WORK ITEM | Line tally for "branch": state how many lines of the entries include it, with no other text.
● ● ●
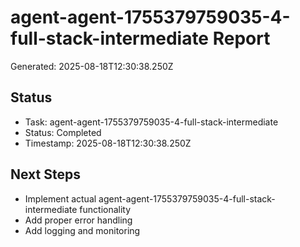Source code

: # agent-agent-1755379759035-4-full-stack-intermediate Report

Generated: 2025-08-18T12:30:38.250Z

## Status
- Task: agent-agent-1755379759035-4-full-stack-intermediate
- Status: Completed
- Timestamp: 2025-08-18T12:30:38.250Z

## Next Steps
- Implement actual agent-agent-1755379759035-4-full-stack-intermediate functionality
- Add proper error handling
- Add logging and monitoring
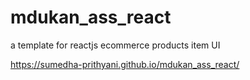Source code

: # mdukan_ass_react
a template for reactjs ecommerce products item UI

https://sumedha-prithyani.github.io/mdukan_ass_react/
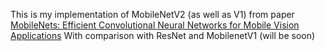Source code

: This is my implementation of MobileNetV2 (as well as V1) from paper 
[MobileNets: Efficient Convolutional Neural Networks for Mobile Vision Applications](https://arxiv.org/abs/1704.04861)
With comparison with ResNet and MobilenetV1 (will be soon)
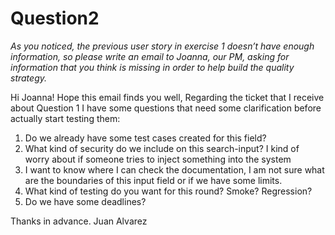 # Question2 
*As you noticed, the previous user story in exercise 1 doesn’t have enough information, so please write an
email to Joanna, our PM, asking for information that you think is missing in order to help build the quality
strategy.*

Hi Joanna!
Hope this email finds you well,
Regarding the ticket that I receive about Question 1 I have some questions that need some clarification before actually start testing them:

 1. Do we already have some test cases created for this field?
 2. What kind of security do we include on this search-input? I kind of worry about if someone tries to inject something into the system
 3. I want to know where I can check the documentation, I am not sure what are the boundaries of this input field or if we have some limits. 
 4. What kind of testing do you want for this round? Smoke? Regression?
 5. Do we have some deadlines?

Thanks in advance.
Juan Alvarez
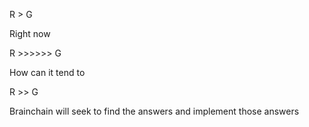 R > G

Right now

R >>>>>> G

How can it tend to 

R >> G

Brainchain will seek to find the answers and implement those answers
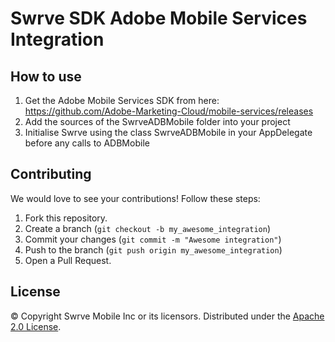 Swrve SDK Adobe Mobile Services Integration
===========================================

How to use
----------
1. Get the Adobe Mobile Services SDK from here: https://github.com/Adobe-Marketing-Cloud/mobile-services/releases
2. Add the sources of the SwrveADBMobile folder into your project
3. Initialise Swrve using the class SwrveADBMobile in your AppDelegate before any calls to ADBMobile

Contributing
------------
We would love to see your contributions! Follow these steps:

1. Fork this repository.
2. Create a branch (`git checkout -b my_awesome_integration`)
3. Commit your changes (`git commit -m "Awesome integration"`)
4. Push to the branch (`git push origin my_awesome_integration`)
5. Open a Pull Request.

License
-------
© Copyright Swrve Mobile Inc or its licensors. Distributed under the [Apache 2.0 License](LICENSE).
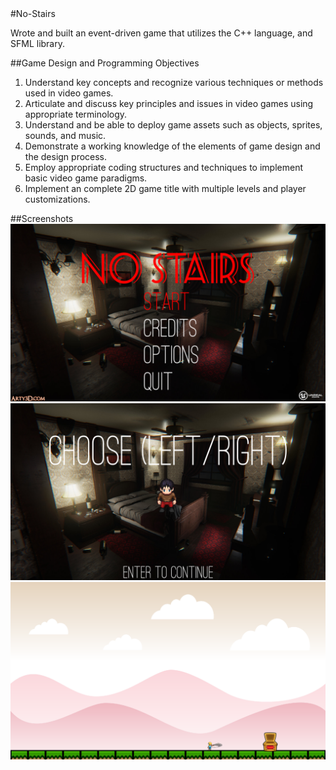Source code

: <snippet>
#No-Stairs

Wrote and built an event-driven game that utilizes the C++ language, and SFML library.

##Game Design and Programming Objectives
1. Understand key concepts and recognize various techniques or methods used in video games.
2. Articulate and discuss key principles and issues in video games using appropriate terminology.
3. Understand and be able to deploy game assets such as objects, sprites, sounds, and music.
4. Demonstrate a working knowledge of the elements of game design and the design process.
5. Employ appropriate coding structures and techniques to implement basic video game paradigms.
6. Implement an complete 2D game title with multiple levels and player customizations.

##Screenshots
![Alt text](/Screenshots/screenshot1.png?raw=true "Optional Title")
![Alt text](/Screenshots/screenshot2.png?raw=true "Optional Title")
![Alt text](/Screenshots/screenshot.png?raw=true "Screenshot")

</snippet>
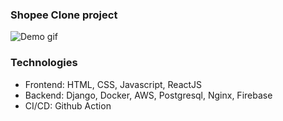 ### Shopee Clone project

![Demo gif](demo.gif)


### Technologies
- Frontend: HTML, CSS, Javascript, ReactJS
- Backend: Django, Docker, AWS, Postgresql, Nginx, Firebase
- CI/CD: Github Action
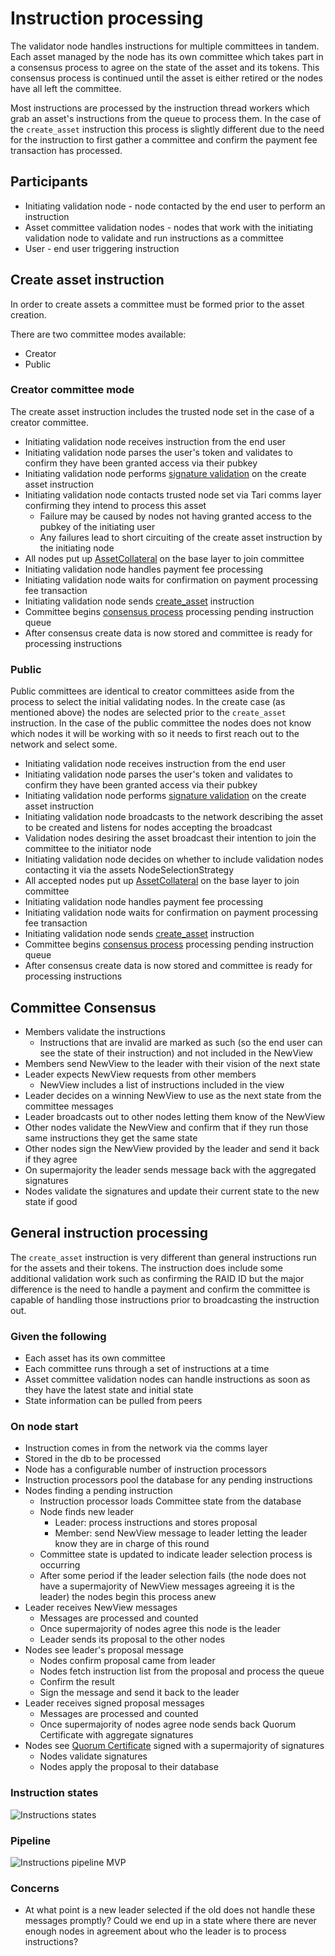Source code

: # Instruction processing

The validator node handles instructions for multiple committees in tandem. Each asset managed by the node has its own committee which takes part in a consensus process to agree on the state of the asset and its tokens. This consensus process is continued until the asset is either retired or the nodes have all left the committee.

Most instructions are processed by the instruction thread workers which grab an asset's instructions from the queue to process them. In the case of the `create_asset` instruction this process is slightly different due to the need for the instruction to first gather a committee and confirm the payment fee transaction has processed.

## Participants

- Initiating validation node - node contacted by the end user to perform an instruction
- Asset committee validation nodes - nodes that work with the initiating validation node to validate and run instructions as a committee
- User - end user triggering instruction

## Create asset instruction

In order to create assets a committee must be formed prior to the asset creation.

There are two committee modes available:
- Creator
- Public

### Creator committee mode

The create asset instruction includes the trusted node set in the case of a creator committee.

- Initiating validation node receives instruction from the end user
- Initiating validation node parses the user's token and validates to confirm they have been granted access via their pubkey
- Initiating validation node performs [signature validation](https://rfc.tari.com/RFC-0311_AssetTemplates.html#signature-validation) on the create asset instruction
- Initiating validation node contacts trusted node set via Tari comms layer confirming they intend to process this asset
  - Failure may be caused by nodes not having granted access to the pubkey of the initiating user
  - Any failures lead to short circuiting of the create asset instruction by the initiating node
- All nodes put up [AssetCollateral](https://rfc.tari.com/Glossary.html#assetcollateral) on the base layer to join committee
- Initiating validation node handles payment fee processing
- Initiating validation node waits for confirmation on payment processing fee transaction
- Initiating validation node sends [create_asset](https://rfc.tari.com/RFC-0311_AssetTemplates.html#implementation) instruction
- Committee begins [consensus process](https://rfc.tari.com/RFC-0340_VNConsensusOverview.html#overview) processing pending instruction queue
- After consensus create data is now stored and committee is ready for processing instructions

### Public

Public committees are identical to creator committees aside from the process to select the initial validating nodes. In the create case (as mentioned above) the nodes are selected prior to the `create_asset` instruction. In the case of the public committee the nodes does not know which nodes it will be working with so it needs to first reach out to the network and select some.

- Initiating validation node receives instruction from the end user
- Initiating validation node parses the user's token and validates to confirm they have been granted access via their pubkey
- Initiating validation node performs [signature validation](https://rfc.tari.com/RFC-0311_AssetTemplates.html#signature-validation) on the create asset instruction
- Initiating validation node broadcasts to the network describing the asset to be created and listens for nodes accepting the broadcast
- Validation nodes desiring the asset broadcast their intention to join the committee to the initiator node
- Initiating validation node decides on whether to include validation nodes contacting it via the assets NodeSelectionStrategy
- All accepted nodes put up [AssetCollateral](https://rfc.tari.com/Glossary.html#assetcollateral) on the base layer to join committee
- Initiating validation node handles payment fee processing
- Initiating validation node waits for confirmation on payment processing fee transaction
- Initiating validation node sends [create_asset](https://rfc.tari.com/RFC-0311_AssetTemplates.html#implementation) instruction
- Committee begins [consensus process](https://rfc.tari.com/RFC-0340_VNConsensusOverview.html#overview) processing pending instruction queue
- After consensus create data is now stored and committee is ready for processing instructions

## Committee Consensus

- Members validate the instructions
  - Instructions that are invalid are marked as such (so the end user can see the state of their instruction) and not included in the NewView
- Members send NewView to the leader with their vision of the next state
- Leader expects NewView requests from other members
  - NewView includes a list of instructions included in the view
- Leader decides on a winning NewView to use as the next state from the committee messages
- Leader broadcasts out to other nodes letting them know of the NewView
- Other nodes validate the NewView and confirm that if they run those same instructions they get the same state
- Other nodes sign the NewView provided by the leader and send it back if they agree
- On supermajority the leader sends message back with the aggregated signatures
- Nodes validate the signatures and update their current state to the new state if good

## General instruction processing

The `create_asset` instruction is very different than general instructions run for the assets and their tokens. The instruction does include some additional validation work such as confirming the RAID ID but the major difference is the need to handle a payment and confirm the committee is capable of handling those instructions prior to broadcasting the instruction out.

### Given the following

- Each asset has its own committee
- Each committee runs through a set of instructions at a time
- Asset committee validation nodes can handle instructions as soon as they have the latest state and initial state
- State information can be pulled from peers

### On node start

- Instruction comes in from the network via the comms layer
- Stored in the db to be processed
- Node has a configurable number of instruction processors
- Instruction processors pool the database for any pending instructions
- Nodes finding a pending instruction
  - Instruction processor loads Committee state from the database
  - Node finds new leader
    - Leader: process instructions and stores proposal
    - Member: send NewView message to leader letting the leader know they are in charge of this round
  - Committee state is updated to indicate leader selection process is occurring
  - After some period if the leader selection fails (the node does not have a supermajority of NewView messages agreeing it is the leader) the nodes begin this process anew
- Leader receives NewView messages
  - Messages are processed and counted
  - Once supermajority of nodes agree this node is the leader
  - Leader sends its proposal to the other nodes
- Nodes see leader's proposal message
  - Nodes confirm proposal came from leader
  - Nodes fetch instruction list from the proposal and process the queue
  - Confirm the result
  - Sign the message and send it back to the leader
- Leader receives signed proposal messages
  - Messages are processed and counted
  - Once supermajority of nodes agree node sends back Quorum Certificate with aggregate signatures
- Nodes see [Quorum Certificate](https://rfc.tari.com/RFC-0340_VNConsensusOverview.html#quorum-certificate) signed with a supermajority of signatures
  - Nodes validate signatures
  - Nodes apply the proposal to their database

### Instruction states

![Instructions states](instructions/states.mmd.svg)

### Pipeline

![Instructions pipeline MVP](instructions/pipeline.mmd.svg)

### Concerns

  - At what point is a new leader selected if the old does not handle these messages promptly? Could we end up in a state where there are never enough nodes in agreement about who the leader is to process instructions?
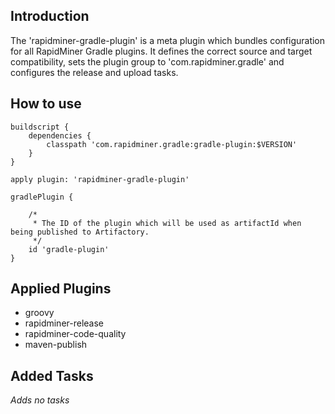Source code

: ## Introduction
The 'rapidminer-gradle-plugin' is a meta plugin which bundles configuration for all RapidMiner Gradle plugins.
It defines the correct source and target compatibility, sets the plugin group to 'com.rapidminer.gradle' and configures the release and upload tasks.

## How to use
	buildscript {
		dependencies {
			classpath 'com.rapidminer.gradle:gradle-plugin:$VERSION'
		}
	}
	
	apply plugin: 'rapidminer-gradle-plugin'
	
	gradlePlugin {
		
		/*
		 * The ID of the plugin which will be used as artifactId when being published to Artifactory. 
		 */
		id 'gradle-plugin'
	} 
	
## Applied Plugins
- groovy
- rapidminer-release 
- rapidminer-code-quality
 - maven-publish

## Added Tasks
_Adds no tasks_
● ● ●
SOLUTION TO THIS EXERCISE | 2